Koch, Hauke, Schmid-Hempel, Paul
Proceedings of the National Academy of Sciences of the United States of America 2011 v.108 no.48 pp. 19288-19292
Bombus, Crithidia bombi, bacteria, digestive system, eclosion, feces, honey bees, hosts, immune system, intestinal microorganisms, parasites, phenotype, pollinators, protective effect, solitary bees
Populations of important pollinators, such as bumble bees and honey bees, are declining at alarming rates worldwide. Parasites are likely contributing to this phenomenon.
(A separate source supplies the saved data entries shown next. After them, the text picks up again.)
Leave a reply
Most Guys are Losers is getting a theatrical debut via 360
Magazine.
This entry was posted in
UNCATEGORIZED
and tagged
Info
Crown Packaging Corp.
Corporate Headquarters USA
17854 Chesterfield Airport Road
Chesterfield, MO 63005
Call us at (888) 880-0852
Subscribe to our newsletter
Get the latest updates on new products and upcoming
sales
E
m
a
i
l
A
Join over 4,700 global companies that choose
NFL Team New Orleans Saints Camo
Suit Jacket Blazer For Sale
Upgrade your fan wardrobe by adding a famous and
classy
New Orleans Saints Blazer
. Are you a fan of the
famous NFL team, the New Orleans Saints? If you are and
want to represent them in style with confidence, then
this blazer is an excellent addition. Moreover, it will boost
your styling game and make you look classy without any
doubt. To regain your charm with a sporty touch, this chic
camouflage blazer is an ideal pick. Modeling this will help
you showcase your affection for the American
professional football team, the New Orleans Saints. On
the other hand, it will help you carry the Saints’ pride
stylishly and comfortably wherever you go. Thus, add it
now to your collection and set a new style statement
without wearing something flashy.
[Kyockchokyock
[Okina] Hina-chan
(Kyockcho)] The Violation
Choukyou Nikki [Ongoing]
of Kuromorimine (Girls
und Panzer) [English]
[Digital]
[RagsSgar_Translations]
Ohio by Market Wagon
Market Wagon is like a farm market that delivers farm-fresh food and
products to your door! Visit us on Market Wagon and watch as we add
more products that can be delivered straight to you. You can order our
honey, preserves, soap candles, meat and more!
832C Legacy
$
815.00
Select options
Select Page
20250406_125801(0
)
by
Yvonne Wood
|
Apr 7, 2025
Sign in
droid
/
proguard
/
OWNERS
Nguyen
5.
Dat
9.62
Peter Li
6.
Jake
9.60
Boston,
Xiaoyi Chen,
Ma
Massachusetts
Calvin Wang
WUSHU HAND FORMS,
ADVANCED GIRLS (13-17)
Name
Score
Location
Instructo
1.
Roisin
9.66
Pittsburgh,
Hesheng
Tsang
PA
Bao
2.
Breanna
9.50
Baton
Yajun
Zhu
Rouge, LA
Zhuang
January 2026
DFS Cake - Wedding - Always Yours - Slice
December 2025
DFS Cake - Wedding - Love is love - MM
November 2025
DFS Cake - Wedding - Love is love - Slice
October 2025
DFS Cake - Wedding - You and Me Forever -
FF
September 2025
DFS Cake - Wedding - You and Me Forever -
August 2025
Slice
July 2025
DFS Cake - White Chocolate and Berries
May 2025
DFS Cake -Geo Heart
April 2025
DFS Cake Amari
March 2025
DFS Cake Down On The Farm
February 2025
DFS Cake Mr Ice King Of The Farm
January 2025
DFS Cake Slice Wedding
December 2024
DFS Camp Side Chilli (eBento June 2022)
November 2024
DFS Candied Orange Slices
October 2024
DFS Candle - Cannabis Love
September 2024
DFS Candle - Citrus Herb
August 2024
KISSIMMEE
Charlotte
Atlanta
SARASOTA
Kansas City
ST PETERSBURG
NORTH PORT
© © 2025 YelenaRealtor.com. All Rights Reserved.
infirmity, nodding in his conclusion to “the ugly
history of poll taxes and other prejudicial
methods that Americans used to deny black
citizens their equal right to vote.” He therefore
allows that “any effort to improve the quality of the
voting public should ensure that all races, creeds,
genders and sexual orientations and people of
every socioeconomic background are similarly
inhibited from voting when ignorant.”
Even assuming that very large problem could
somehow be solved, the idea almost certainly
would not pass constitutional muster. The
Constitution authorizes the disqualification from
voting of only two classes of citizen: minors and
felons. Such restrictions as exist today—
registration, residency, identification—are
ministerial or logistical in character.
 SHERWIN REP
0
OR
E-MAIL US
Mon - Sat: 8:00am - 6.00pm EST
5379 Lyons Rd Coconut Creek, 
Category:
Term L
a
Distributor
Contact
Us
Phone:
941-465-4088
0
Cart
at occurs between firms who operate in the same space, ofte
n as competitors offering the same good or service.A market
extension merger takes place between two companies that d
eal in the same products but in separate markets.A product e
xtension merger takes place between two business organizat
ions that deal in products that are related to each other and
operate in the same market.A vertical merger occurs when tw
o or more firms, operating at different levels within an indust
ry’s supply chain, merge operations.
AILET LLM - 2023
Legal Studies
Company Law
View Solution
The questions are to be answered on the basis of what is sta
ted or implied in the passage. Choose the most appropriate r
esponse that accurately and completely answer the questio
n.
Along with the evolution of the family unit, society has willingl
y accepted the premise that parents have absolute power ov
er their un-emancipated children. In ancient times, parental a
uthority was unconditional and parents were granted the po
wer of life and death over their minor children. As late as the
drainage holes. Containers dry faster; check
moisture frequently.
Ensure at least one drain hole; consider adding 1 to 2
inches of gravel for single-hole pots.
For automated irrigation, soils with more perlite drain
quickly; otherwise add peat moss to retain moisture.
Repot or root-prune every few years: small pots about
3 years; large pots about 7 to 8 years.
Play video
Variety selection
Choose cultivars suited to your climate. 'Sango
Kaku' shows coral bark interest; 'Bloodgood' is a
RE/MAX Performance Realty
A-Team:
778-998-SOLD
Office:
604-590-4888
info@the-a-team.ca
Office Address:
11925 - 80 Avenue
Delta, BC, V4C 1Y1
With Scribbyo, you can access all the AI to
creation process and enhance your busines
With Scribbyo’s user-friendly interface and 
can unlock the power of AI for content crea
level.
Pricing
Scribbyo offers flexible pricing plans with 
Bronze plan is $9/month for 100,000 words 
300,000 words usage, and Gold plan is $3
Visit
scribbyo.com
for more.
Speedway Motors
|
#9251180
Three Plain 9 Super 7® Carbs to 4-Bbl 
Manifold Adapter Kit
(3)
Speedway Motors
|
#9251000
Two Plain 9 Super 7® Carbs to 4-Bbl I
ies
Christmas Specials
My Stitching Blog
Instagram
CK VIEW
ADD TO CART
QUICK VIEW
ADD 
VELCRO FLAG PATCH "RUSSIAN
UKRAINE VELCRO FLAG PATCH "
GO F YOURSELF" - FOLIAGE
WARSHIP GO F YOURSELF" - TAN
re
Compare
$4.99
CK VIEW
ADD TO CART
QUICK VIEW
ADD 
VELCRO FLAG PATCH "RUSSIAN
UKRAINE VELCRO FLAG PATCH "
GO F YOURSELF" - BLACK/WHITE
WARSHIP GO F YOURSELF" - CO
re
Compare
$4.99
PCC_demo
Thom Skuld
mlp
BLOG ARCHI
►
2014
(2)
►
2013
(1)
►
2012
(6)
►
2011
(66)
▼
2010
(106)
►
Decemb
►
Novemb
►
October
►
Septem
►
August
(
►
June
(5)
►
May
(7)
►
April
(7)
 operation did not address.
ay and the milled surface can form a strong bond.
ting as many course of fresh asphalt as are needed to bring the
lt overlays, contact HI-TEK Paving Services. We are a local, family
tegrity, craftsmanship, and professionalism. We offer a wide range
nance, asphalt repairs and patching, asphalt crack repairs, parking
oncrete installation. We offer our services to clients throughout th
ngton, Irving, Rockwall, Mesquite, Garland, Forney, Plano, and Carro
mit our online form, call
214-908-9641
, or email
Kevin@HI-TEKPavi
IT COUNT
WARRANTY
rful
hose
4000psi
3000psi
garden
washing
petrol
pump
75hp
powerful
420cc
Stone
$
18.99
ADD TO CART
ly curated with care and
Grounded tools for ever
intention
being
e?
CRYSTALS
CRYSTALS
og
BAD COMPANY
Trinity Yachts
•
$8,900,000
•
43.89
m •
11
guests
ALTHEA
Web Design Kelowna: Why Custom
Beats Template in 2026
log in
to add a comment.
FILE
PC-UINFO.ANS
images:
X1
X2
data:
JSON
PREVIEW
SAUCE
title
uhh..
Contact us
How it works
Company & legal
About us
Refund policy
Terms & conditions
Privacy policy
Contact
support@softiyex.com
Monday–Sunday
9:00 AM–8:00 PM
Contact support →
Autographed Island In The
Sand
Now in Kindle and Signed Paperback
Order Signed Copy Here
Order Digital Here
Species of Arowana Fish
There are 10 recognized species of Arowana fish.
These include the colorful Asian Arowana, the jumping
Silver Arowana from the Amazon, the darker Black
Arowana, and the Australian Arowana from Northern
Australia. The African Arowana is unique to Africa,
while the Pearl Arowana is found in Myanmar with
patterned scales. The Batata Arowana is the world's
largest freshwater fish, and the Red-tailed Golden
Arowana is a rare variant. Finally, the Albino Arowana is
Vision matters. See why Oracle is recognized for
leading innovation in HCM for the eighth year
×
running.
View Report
A distinct resident community of bacteria has recently been identified in bumble bees and honey bees that is not shared with related solitary bee species. We now show that the presence of these microbiota protects bee hosts against a widespread and highly virulent natural parasite (Crithidia bombi) in an experimental setting. We add further support to this antagonistic relationship from patterns found in field data. For the successful establishment of these microbiota and a protective effect, exposure to feces from nest mates was needed after pupal eclosion. Transmission of beneficial gut bacteria could therefore represent an important benefit of sociality. Our results stress the importance of considering the host microbiota as an "extended immune phenotype" in addition to the host immune system itself and provide a unique perspective to understanding bees in health and disease.